Expressing the facet-as-subject-property concept using associations has
the distinct advantage that for a given set of topic maps, the value set
for a given property can be easily computed which would make an
efficient index a pretty straightforward thing to write. That is in
addition to the expressive power that one gets from being able to make
assertions about the facet values (e.g. I can express exactly what I
mean by the facet value "blue").
On the other hand there are some properties that I just don't want to do
that for. E.g. dates and date ranges. And there will be some cases where
the power that the association model is just too heavy for my
application (e.g. I want to reduce the number of traversals made by the
application) or doesn't fit with the rest of my model (e.g. I have made
a decision that values I consider to be metadata shall not be
represented as topics).
There seems to be at least two practices coming out of this discussion
with strengths and weaknesses. In the paper on facetted classification,
I introduced a form of pattern description (using UML diagrams and
prose) that I feel goes beyond PSIs and is aimed precisely at describing
patterns such as these. Perhaps as things emerge from this discussion
I'll try and express the different patterns (as I understand them) and
publish those too.
> I'm a minimalist trying to keep the overhead (and number of objects)
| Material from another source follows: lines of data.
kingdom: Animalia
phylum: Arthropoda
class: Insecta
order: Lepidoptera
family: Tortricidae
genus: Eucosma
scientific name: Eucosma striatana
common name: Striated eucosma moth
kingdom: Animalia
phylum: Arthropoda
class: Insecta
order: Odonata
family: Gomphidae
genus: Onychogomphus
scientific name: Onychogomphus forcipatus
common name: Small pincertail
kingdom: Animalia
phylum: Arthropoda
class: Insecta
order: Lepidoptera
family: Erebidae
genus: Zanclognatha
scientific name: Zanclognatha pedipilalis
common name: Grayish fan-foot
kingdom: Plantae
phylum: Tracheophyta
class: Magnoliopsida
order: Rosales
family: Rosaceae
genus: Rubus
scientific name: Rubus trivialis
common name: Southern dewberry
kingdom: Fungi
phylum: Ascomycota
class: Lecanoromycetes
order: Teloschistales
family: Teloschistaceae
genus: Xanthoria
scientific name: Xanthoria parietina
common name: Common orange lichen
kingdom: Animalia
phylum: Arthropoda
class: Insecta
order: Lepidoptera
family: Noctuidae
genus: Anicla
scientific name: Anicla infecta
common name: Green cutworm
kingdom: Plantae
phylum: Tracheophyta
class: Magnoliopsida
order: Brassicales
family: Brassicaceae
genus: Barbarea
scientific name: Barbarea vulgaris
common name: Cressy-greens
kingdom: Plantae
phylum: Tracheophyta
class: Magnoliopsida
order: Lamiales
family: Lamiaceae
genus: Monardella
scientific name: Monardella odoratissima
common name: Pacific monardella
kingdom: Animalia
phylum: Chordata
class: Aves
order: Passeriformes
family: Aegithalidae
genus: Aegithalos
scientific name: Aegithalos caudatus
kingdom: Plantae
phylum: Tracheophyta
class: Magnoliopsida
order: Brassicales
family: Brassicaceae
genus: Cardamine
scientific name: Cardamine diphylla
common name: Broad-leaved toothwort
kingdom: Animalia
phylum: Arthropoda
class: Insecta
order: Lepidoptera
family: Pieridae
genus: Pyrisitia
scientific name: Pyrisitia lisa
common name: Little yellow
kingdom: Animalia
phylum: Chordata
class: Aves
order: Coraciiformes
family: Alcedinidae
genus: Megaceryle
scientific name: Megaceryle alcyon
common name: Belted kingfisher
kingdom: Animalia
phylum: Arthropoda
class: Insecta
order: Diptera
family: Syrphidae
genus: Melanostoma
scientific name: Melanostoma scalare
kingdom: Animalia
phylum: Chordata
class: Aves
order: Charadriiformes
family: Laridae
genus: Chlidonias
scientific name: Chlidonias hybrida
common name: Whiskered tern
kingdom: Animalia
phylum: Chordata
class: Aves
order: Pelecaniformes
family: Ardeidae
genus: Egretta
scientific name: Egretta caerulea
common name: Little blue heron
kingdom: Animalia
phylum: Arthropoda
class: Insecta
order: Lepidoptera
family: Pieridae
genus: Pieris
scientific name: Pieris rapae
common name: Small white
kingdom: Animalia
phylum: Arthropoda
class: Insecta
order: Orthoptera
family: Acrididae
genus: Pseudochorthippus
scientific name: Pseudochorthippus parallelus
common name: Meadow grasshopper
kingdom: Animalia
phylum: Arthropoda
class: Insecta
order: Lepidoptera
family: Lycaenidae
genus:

> low. Maybe I shouldn't be too concerned with this, though; those
> excelent TM4J and OKS guys can figure out how to handle these things
> quickly and stable. :)
>
Thats another tradeoff to consider too - of course the purist in me puts
the modelling considerations before the tool restrictions, but in
reality when you have a deadline for delivery and a customer expecting
performance you have to work with what you have.
> ...
>
> > As long as the topics don't turn into lizards and you don't end up in a
> > Las Vegas casino with your lawyer, you'll do just fine :)
>
> Happened a lot lately, Kal? :)
>
Well I have been staring at a *lot* of TM4J code recently :)
Cheers,
Kal